→ **TASK SET**:
1 > Answer these from the Roth 401(k) post, one per line:
(a) Whose employer currently provides a 401(k) match?
(b) How much would the writer save on MAGI?
(c) What two developments could get the writer better investment options?
2 > In the Roth 401(k) post, list every option the writer considers for the Roth 401(k) contributions.

→ **QUOTED TEXT**:
····················

No-Match Roth 401(k) or Taxable Brokerage?
My wife and I max-out each of our Roth 401(k)s, our Roth IRAs, and still have some funds left after bills to put into a taxable account. She gets a match from her employer into her 401(k) (pre-tax of course). I do not.
But I used to get a match. When the match ended, I figured “oh well, it was nice while it lasted”. But recently, after seeing the fees and lack of performance in my employer’s plan, I started wondering if my Roth 401(k) contributions are better off in my taxable account, or maybe funneled into the pre-tax 401(k), or left as-is.
Saving $17500 on my MAGI doesn’t bring me and my wife down to a lower tax bracket today. I don’t know the future of tax rates, but I don’t think my marginal tax rate will be smaller in the future than it is now. And though the fees and performance suck now, I may be able to convince the employer to offer better options (at least they seemed willing to talk) and/or I could change jobs, allowing me an immediate rollover to a Roth IRA with better options.

····················

→ **PROVIDED MATERIAL**:
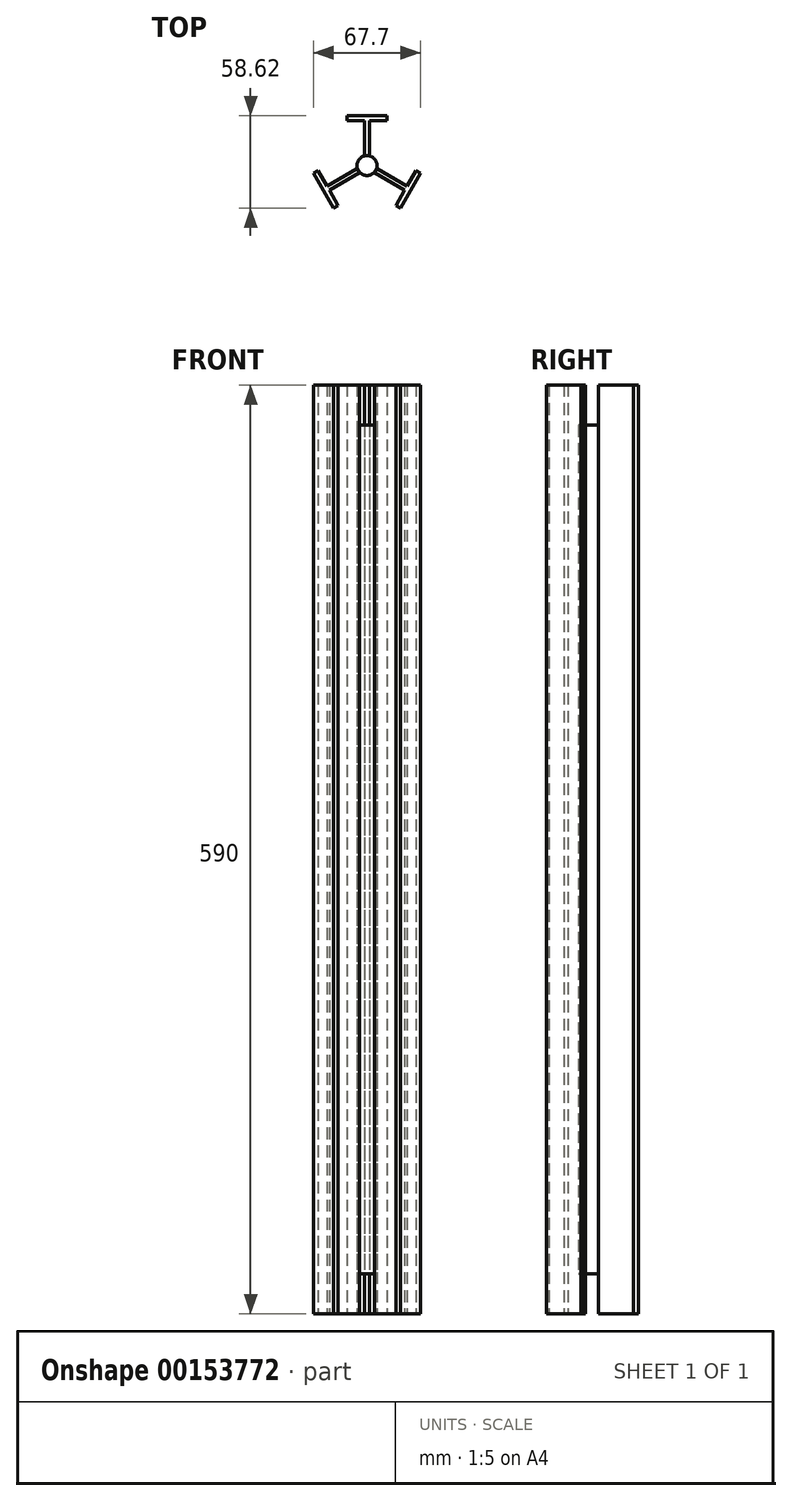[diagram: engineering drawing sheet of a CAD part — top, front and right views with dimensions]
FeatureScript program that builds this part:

····················

→ **RESPONSES TO THE EXERCISE**:
1 >
(a) The writer's wife's employer.
(b) $17500.
(c) Convincing the employer to offer better options, or changing jobs, which would allow an immediate rollover to a Roth IRA with better options.

2 >
- Putting them in the taxable account
- Funneling them into the pre-tax 401(k)
- Leaving them as they are